No dobra, Stasiu pierdasiu, widzę, że temat trzeba Ci wyłożyć łopatologicznie. Po części zrobił to już
JamalBG, jednak nadal nie łapiesz konkluzji. Otóż nie napisałem, że winny jest k🤬a rowerzysta, że to jego gapiostwo doprowadziło do zderzenia.
MicheLLo napisał/a:
post bobasse w pewnym stopniu usprawiedliwia scenica zrzucajac odpowiedzialnosc na rowerzystę, że ten nie popatrzył do tyłu...
Nie, nie usprawiedliwiam kierowcy Scenica, bo kretynów nic nie usprawiedliwia. Napisałem o tym, że ważniejsze jest własne zdrowie i życie, niż wyznawanie zasady "idę/jadę, bo mam pierwszeństwo". Zasugerowałem też, że w tej akurat sytuacji rowerzysta miał możliwość odbić w lewo, widząc zajeżdżające mu drogę auto. Nie byłem tam, nie widziałem, opieram się jedynie na tej klatce z filmiku:
Widać na niej dokładnie, że auto jest na wysokości rowerzysty, ale jeszcze go nie dotyka. Dodatkowo, tuż przed zderzeniem widać, że Scenic jedzie z prędkością niemalże równą prędkości rowerzysty, a nie jest to k🤬a jakieś Lambo, żeby nagle zwiększyło dwukrotnie prędkość. Tak więc zakładając, że auto zbliżyło się do rowerzysty z prędkością niewiele większą od poszkodowanego, miał on krótki moment na reakcję, od zobaczenia niebezpiecznie zbliżającego się auta - do zderzenia.

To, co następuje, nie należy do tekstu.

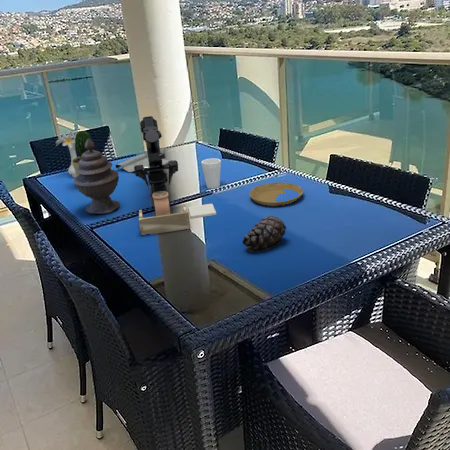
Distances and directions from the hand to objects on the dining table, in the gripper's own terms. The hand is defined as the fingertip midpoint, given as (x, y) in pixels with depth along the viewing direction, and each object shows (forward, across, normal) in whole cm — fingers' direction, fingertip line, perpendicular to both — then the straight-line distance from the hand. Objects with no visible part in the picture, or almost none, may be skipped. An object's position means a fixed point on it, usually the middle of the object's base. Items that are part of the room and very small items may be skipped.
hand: (159, 185), depth 205 cm
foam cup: (-10, +27, +29) cm, 40 cm away
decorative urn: (-2, -27, +21) cm, 34 cm away
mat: (-43, -6, +63) cm, 77 cm away
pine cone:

Nie wiadomo, jak było naprawdę, może rowerzysta słuchał sobie radia na słuchawkach, może miał przed oczami sceny rodem z harda, może płakał od bijącego po oczach wiatru, a może po prostu faktycznie pech chciał, że nie zdążył uciec. Powtarzam - nie usprawiedliwiam kierowcy auta. Sam, podobnie jak
JamalBG jestem kierowcą i robię setki kilometrów, głównie po mieście (w dupie to mam czy mi wierzysz), jestem też aktywnym rowerzystą (ale tylko w lato, p🤬lę zasuwanie na mrozie) i znam podobne sytuacje zarówno z jednej, jak i drugiej strony. Dlatego apeluję o rozwagę i ostrożność w każdej sytuacji, nawet w tej z pierwszeństwem przejazdu, bo to, że ktoś pójdzie siedzieć na wiele lat, ani życia, ani zdrowia Ci nie przywróci bo miałeś pierwszeństwo, przeciętny i nieprzeciętny Użytkowniku dróg (słowa skierowane do ogółu, nie do szczegółu). Autorze tematu, dla Ciebie też jasna informacja - nie uciskam Ci jąder w żaden sposób, nie mam do Ciebie pretensji czy c🤬j wie czego, ale masz przykład na to, że w każdej sekundzie poruszania się po ulicach (czy to samochodem, czy rowerem, czy nawet k🤬a autobusem) jesteś narażony na idiotyzm innych.
Uważaj na nich! To c🤬je!
Mam nadzieję, że dotarło wreszcie do Ciebie,
MicheLLo, co miałem na myśli. Dlatego myśl, a nie sapiesz.